[Named joint coordinates]
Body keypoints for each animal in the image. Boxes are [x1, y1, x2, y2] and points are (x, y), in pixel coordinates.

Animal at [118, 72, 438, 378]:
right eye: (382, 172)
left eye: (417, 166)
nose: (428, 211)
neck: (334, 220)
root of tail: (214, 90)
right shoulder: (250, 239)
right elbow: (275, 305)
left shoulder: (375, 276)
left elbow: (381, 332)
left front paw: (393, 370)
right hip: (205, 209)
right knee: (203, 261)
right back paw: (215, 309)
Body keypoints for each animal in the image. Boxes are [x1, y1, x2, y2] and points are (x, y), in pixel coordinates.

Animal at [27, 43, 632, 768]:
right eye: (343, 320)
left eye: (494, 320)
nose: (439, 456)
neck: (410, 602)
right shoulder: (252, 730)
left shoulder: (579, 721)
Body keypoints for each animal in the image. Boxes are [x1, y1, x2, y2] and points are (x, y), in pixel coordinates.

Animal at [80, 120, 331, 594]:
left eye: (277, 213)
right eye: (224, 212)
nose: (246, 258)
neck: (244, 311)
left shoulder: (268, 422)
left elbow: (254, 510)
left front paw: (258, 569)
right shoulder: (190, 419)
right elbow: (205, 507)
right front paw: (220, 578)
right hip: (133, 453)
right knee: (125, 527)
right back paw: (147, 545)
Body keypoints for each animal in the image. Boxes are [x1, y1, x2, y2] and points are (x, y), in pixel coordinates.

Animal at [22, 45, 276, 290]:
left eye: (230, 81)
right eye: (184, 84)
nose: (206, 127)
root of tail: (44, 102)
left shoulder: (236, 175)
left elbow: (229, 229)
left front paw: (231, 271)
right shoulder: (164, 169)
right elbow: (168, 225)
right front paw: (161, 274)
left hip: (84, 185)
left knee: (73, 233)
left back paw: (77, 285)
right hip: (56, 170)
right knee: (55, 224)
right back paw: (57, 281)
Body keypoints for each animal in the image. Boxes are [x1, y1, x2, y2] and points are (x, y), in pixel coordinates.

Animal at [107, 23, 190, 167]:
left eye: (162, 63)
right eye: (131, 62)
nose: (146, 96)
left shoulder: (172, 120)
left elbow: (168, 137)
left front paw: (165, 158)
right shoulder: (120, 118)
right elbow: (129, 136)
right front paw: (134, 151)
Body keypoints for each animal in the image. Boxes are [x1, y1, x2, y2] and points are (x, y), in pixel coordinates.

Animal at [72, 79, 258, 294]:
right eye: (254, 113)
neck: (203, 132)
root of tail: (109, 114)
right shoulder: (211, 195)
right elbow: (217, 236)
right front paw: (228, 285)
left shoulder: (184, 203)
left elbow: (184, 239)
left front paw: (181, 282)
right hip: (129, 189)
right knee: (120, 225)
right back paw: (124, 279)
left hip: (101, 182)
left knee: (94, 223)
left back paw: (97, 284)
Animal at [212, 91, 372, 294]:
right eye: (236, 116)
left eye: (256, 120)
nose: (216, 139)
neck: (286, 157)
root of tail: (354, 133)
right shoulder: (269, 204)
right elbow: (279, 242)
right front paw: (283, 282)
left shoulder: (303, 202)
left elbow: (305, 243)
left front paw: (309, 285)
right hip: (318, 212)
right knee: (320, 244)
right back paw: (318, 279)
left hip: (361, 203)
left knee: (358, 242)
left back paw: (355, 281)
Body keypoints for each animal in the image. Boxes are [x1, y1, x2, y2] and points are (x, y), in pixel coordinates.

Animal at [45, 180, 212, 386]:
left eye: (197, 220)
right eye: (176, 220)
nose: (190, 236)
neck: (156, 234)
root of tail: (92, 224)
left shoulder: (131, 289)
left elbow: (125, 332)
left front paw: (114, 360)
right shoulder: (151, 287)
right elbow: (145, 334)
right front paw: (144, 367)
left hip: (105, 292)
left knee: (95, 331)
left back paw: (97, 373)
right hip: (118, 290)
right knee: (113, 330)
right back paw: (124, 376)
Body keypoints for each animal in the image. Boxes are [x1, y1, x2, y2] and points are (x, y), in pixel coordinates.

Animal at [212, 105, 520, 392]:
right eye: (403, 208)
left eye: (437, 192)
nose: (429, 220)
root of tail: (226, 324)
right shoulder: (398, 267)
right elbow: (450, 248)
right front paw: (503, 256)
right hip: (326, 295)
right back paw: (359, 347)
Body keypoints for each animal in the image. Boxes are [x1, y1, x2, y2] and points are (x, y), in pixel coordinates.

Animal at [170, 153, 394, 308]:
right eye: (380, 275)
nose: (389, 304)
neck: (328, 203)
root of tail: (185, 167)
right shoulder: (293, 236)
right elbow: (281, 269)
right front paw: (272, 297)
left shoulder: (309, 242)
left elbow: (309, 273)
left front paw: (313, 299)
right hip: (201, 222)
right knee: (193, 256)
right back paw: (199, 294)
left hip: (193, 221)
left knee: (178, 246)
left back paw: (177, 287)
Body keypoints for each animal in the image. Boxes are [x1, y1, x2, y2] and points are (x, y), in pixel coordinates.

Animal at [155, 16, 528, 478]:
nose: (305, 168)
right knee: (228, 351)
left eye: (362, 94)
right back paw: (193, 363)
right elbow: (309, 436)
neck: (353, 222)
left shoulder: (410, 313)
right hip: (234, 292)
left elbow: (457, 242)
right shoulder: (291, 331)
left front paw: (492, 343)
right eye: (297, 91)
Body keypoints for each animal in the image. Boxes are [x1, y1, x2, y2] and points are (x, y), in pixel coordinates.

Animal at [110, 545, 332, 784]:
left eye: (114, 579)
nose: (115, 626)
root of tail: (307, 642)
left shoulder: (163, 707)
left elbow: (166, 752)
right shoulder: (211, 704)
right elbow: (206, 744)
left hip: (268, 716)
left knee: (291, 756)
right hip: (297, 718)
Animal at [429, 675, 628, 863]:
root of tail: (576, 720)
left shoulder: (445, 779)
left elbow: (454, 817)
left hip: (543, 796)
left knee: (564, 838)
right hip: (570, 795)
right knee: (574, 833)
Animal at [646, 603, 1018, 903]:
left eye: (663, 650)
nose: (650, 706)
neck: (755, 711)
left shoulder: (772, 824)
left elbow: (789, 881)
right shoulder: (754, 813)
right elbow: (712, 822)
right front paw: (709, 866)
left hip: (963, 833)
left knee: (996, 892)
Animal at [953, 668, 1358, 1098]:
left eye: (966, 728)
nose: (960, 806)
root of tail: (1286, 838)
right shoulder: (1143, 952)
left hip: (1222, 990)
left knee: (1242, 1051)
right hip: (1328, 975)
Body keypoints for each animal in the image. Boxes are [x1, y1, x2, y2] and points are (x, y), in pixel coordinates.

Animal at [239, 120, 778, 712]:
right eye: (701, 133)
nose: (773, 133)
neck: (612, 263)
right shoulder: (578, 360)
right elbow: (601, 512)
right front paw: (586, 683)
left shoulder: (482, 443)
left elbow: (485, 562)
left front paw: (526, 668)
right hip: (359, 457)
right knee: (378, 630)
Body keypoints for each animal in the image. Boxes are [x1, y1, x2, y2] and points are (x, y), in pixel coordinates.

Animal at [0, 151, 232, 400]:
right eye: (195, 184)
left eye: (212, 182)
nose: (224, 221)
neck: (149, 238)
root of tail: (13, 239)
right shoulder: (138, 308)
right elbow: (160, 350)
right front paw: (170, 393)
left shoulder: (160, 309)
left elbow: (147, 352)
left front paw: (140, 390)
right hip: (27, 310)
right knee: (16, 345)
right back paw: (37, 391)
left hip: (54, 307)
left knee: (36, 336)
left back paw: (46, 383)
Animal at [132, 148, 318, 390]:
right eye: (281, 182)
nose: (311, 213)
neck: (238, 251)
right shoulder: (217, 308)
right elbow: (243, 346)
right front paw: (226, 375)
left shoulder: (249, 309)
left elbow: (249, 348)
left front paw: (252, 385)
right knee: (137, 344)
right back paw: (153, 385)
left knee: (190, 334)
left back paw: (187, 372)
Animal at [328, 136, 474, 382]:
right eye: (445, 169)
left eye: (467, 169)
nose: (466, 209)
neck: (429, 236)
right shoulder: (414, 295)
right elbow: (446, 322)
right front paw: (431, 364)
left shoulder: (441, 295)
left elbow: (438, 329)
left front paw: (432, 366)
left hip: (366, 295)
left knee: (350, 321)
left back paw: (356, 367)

- [Work instruction]
Above are the records; report each line in them that includes the word "tail".

- [Completed task]
root of tail: (214, 90)
root of tail: (44, 102)
root of tail: (109, 114)
root of tail: (354, 133)
root of tail: (92, 224)
root of tail: (226, 324)
root of tail: (185, 167)
root of tail: (307, 642)
root of tail: (576, 720)
root of tail: (1286, 838)
root of tail: (13, 239)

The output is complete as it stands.